**EXERCISES TO COMPLETE**
• a. Copy every row of the items from the data source below, line for line and without changes.
• b. Write the next part of the essay on the Princeton water bottle, picking up right after its final sentence.

**SUPPLIED TEXT**
• • • •

We must ask ourselves what this change may say about our collective institution’s identity. Princeton is both an educational institution and a brand, and it is important to examine the ways in which it presents and markets itself. Hundreds of Princeton water bottles are purchased and discarded each day. Changing their design would have been an enormous choice. The Nassau Weekly has called upon two of its resident art historians—individuals eager to use the publication’s mouthpiece to trumpet their intellectual primacy and to exercise their hard-won powers of visual analysis of the utterly banal. Also, they had the free time.

OLD BOTTLE

Clean lines, simple geometry, and mass-produced materials: these are the hallmarks of Minimalism, an art movement that emerged in the 1960s. Artists such as Donald Judd replaced paintbrushes with welding torches, striving to create artworks that denied figurative or sentimental legibility. The resulting art object was often mildly pleasing in its boxy, symmetric simplicity.

Given this initial description, I argue that the phased-out Princeton water bottle can be seen as an archetypal example of the Minimalist art object. The materials of the water bottle emphatically announce themselves as industrial and commonplace. The clear label wrapped around the bottle’s mid-section allows the viewer to see the plastic beneath, exposing its structure and championing its very materiality.  The bright, orange lining and the rectangular label are sharp and simple. It evokes the fluorescent light sculptures of Dan Flavin, wherein three-dimensional form is rendered by the materialization of geometric, two-dimensional lines.

• • • •

Items from a data source:
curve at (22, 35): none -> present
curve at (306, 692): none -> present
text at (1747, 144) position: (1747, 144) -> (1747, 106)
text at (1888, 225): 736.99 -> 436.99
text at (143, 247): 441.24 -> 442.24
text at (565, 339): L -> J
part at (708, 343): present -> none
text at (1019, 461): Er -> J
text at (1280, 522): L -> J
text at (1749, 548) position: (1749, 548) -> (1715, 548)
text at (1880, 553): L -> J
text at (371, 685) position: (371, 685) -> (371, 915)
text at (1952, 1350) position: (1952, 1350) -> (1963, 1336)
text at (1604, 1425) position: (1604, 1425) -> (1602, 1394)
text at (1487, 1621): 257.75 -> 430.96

• • • •

**ANSWERS TO THE PROBLEMS**
• a.
curve at (22, 35): none -> present
curve at (306, 692): none -> present
text at (1747, 144) position: (1747, 144) -> (1747, 106)
text at (1888, 225): 736.99 -> 436.99
text at (143, 247): 441.24 -> 442.24
text at (565, 339): L -> J
part at (708, 343): present -> none
text at (1019, 461): Er -> J
text at (1280, 522): L -> J
text at (1749, 548) position: (1749, 548) -> (1715, 548)
text at (1880, 553): L -> J
text at (371, 685) position: (371, 685) -> (371, 915)
text at (1952, 1350) position: (1952, 1350) -> (1963, 1336)
text at (1604, 1425) position: (1604, 1425) -> (1602, 1394)
text at (1487, 1621): 257.75 -> 430.96

• b.
The water bottle comes in three sizes: small, medium (with sports cap) and large. This variation in size and typology corresponds with a Minimalist interest in series and repetition. A refrigerator in the C-store stacked with the now defunct water bottles is reminiscent of Judd’s field filled with concrete boxes of varying sizes in Marfa, Texas.

The fact that the bottles are mass-produced is also in keeping with the Minimalist ethos of reproducibility, commerciality, and artistic branding. With signature design and strong branding, a product becomes extremely marketable. Take, for instance, a Donald Judd box sold for around 2.5 million dollars at a Sotheby’s auction this fall. Despite their near identical forms, a Donald Judd is exponentially more aesthetically appealing to consumers than an air-conditioning vent because of its producer’s status. While water bottles are usually sold for about $1.50, I would not be surprised if this Princeton water bottle with its preeminent name on the label (now a rare collector’s item) sold for millions more! The ephemeral water inside the bottle hardly matters, it is secondary to the power of design. When one buys this bottle, they are becoming a part of the Princeton brand. This water may have no taste, but it is the epitome of Taste.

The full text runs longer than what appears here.